Since we do not want to introduce any coupling between services and/or the APIs, I decided to go with a different technique and introduce a retryToken. With retryToken, a service can retry the operation without any need to “understand” the payload required to invoke the API or what the called API even is.
As a prerequisite, I first modified the API to support receiving the request payload either in a HTTP request body or in query string. Receiving JSON data in body was how the system operated until then, and to support the query string method I added new parameter called “payload” that contains base64 encoded JSON object identical to what would be in the body of the message.
Now that I had that, I modified API to include “retryToken” in it’s erroneous response. RetryToken is a full URI of the API endpoint with payload query parameter containing the original payload used to invoke the API as well as one additional parameter “retryCount”. retryCount is the current retry number. Internally, API has configurable parameter to set how many retries are supported. After the limit is reached, API will no longer return retryToken in it’s response, preventing the external system from retrying the request.
With retryToken in place, the flow is following:
- Micro-service A invokes API
- API returns result to a queue
- Micro-service B picks up the result for further processing
- Micro-service B checks for errors in the message
- B validates retryToken and if valid, issues HTTP request to retryToken value, effectively repeating step 1
Micro-service B now needs to understand how make API calls. Arguably, that is a slight violation of single responsibility principle. But other than ability to issue HTTP requests it has no coupling to the system A or to the API.
But security is another important aspect of such design. Without any security in place, message queue that feeds the system B could be compromised and the attacker could provide arbitrary retryTokens to DoS a 3rd party system, etc.
Let’s provide two new query parameters — validUntil and sig (stands for “signature”).
First, we need to establish trust between the two services. The way I am doing it here is with a shared secret- a key that stored securely in Key Vault and accessible by all participating services. When the API creates it’s reply token on error, it set a validUntil date (next two minutes) and it signs the the token using the key.
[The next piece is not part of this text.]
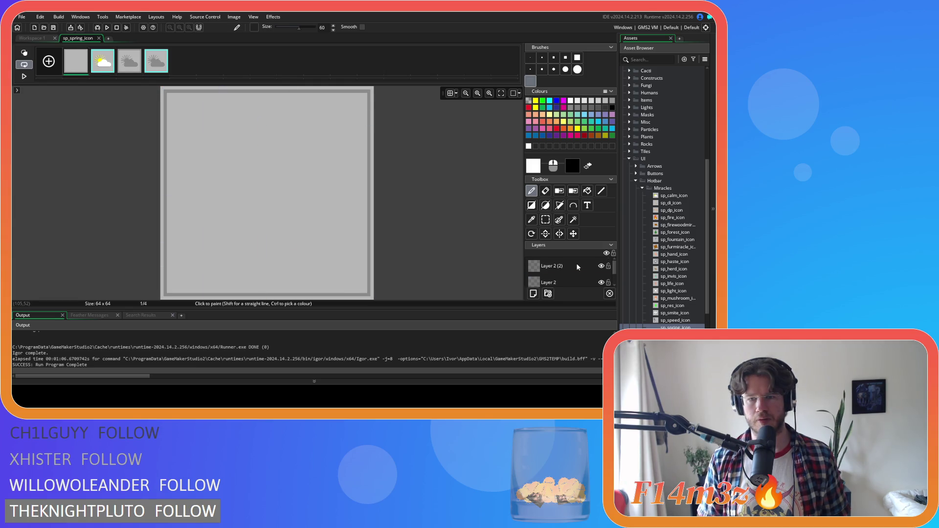
key(Right)
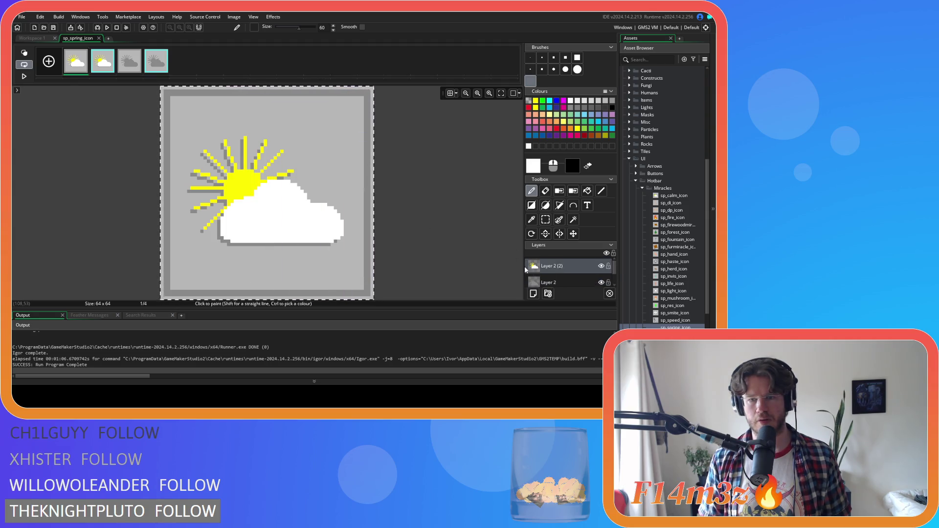
click(604, 267)
click(604, 268)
When service B receives new message in the queue, it first checks if there is an error. If there is, it will check if there is a retryToken. Token may not be there if the error is not perceived to be transient by the source of if the internal retry count was exceeded and we should stop trying to process the request. In my case I stop processing and put the message in “quarantine” queue to be investigated by human operator (this principle is often called a Circuit breaker).
If, however, there is a retryToken, micro-service B uses the same signing algorithm and a shared key to create a signature that we can compare to the signature provided in the token. If signatures match, we know that the token hasn’t been tampered with (validUntil, payload content, …) and that the request comes from a service that we trust.
At this point, we can comfortably issue a HTTP request with the retryToken to see if we can continue processing the transaction.
With all this in place, I finally have a resilient distributed system. It can recover from transient errors and fail fast if errors are permanent. It is asynchronous, so it can deal with long running processing operations. And last, but not least it is loosely coupled. And I can replace individual components without affecting other parts of the system.